Data

Folder Hierarchy

All data in the /home directory is available across the entire cluster.

/home/<user_name>
This directory is for all of your personal files.
/home/data/<project_name>
This directory is for data shared across the group/project.
/home/<user_name>/scratch or /home/data/<project_name>/scratch
This directory is not backed-up and should be used to store interim results which can be easily regenerated. Storing data here helps relieve the burden on backups.
/home/data/archive/<project_name>
Read-only and heavily compressed (via cool transparent compression mojo), this directory stores data for projects which are completed.

DataLad

When starting new projects, it is highly recommended to use DataLad to ease remote data acquisition and provenance tracking.

Backups

All data located under the /home directory are snapshot at 05:00 every day — except for any data located in the /home/<user_name>/scratch or /home/data/<project_name>/scratch folders. Snapshots are then transferred to a dedicated backup server.
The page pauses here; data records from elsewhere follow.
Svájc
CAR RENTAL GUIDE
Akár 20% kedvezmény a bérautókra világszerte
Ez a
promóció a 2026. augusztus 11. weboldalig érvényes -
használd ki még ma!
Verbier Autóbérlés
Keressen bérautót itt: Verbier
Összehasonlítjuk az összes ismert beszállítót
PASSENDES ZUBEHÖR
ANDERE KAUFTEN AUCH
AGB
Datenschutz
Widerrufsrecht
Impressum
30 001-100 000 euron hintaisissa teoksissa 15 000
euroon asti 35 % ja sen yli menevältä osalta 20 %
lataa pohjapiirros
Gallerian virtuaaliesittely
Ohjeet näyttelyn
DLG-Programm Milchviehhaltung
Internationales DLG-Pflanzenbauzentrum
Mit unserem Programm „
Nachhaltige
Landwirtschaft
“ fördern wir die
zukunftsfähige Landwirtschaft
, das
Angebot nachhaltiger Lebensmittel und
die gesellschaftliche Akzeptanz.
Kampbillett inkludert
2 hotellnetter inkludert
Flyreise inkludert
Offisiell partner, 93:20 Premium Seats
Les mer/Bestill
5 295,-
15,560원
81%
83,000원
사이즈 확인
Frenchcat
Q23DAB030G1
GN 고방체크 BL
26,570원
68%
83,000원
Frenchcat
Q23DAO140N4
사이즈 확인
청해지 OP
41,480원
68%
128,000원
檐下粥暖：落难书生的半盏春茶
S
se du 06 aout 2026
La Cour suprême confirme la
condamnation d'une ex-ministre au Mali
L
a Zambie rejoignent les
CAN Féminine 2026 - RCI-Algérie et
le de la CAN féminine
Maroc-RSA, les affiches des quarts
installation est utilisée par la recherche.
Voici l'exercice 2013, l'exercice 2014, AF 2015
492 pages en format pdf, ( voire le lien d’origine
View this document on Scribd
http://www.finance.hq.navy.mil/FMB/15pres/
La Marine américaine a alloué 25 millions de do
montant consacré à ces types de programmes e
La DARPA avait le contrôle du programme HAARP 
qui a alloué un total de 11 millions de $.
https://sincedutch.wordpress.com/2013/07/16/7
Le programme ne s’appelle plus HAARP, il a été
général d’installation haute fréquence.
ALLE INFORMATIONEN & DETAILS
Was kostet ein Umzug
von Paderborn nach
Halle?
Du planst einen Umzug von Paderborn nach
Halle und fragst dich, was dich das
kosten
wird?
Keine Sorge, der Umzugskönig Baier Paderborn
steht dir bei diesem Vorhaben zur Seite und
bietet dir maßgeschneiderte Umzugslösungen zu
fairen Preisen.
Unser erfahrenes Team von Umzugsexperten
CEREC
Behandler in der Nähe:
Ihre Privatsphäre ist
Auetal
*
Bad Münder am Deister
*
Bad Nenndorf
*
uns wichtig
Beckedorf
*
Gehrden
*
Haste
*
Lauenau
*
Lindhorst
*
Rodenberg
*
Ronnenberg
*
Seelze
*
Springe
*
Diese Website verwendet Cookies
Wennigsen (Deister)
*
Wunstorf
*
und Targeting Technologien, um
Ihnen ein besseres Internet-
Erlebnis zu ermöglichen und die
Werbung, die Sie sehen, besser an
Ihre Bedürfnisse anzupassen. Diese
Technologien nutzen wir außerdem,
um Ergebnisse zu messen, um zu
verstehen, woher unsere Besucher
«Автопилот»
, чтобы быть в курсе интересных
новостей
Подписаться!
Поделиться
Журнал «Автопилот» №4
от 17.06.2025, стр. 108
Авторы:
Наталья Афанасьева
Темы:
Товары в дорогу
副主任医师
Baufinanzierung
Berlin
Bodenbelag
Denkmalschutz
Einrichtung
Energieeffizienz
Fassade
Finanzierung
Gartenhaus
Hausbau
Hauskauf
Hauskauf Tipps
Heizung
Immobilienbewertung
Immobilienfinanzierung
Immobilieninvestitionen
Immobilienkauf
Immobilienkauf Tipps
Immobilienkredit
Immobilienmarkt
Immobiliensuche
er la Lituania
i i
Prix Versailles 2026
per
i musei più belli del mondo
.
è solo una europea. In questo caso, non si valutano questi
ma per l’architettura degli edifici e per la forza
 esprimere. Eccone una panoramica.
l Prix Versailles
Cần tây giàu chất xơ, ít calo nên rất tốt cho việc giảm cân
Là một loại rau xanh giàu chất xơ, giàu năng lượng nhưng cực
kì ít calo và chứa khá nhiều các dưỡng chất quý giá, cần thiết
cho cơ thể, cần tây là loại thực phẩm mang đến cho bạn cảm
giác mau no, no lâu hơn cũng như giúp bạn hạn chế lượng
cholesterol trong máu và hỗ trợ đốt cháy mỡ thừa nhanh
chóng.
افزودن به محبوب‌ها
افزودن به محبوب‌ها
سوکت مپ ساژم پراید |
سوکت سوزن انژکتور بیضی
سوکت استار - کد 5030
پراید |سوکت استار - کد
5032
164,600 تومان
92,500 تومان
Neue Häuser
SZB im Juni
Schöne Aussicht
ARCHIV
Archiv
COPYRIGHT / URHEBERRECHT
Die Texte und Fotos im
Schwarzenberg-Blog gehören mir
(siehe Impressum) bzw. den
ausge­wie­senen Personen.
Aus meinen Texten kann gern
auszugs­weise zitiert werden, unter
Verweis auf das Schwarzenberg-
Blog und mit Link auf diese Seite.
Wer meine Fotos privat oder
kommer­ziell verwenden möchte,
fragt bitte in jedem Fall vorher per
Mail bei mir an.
The backup retention policy is:

  • daily backups
    • executed daily at 05:00
    • kept for 2 weeks
  • weekly backups
    • executed on Mondays at 05:10
    • kept for 6 weeks
  • monthly backups
    • executed on the 1st of every month at 05:20
    • kept for 1 year

If you need to have data recovered from a backup, contact the system administration to help recover your data.

To/From Medusa

rsync

This is the tool for efficient and reliable transfer.

rsync -rltoDvh --progress dir_here/ user@medusa.ovgu.de:~/dir_there
WinSCP or Cyberduck

If you prefer using a GUI, WinSCP (Windows) and Cyberduck (macOS and Windows) are decent SFTP clients.

To connect to Medusa: install and launch your client. Enter the information for host (sftp://medusa.ovgu.de), user, and password. Click connect. Once connected, you can drag-and-drop files to transfer.

TODO: explain SFTP/SSHFS on a per OS basis. Nautilus integration, sshfs on Linux and macOS, and SSHFS-Win on Windows.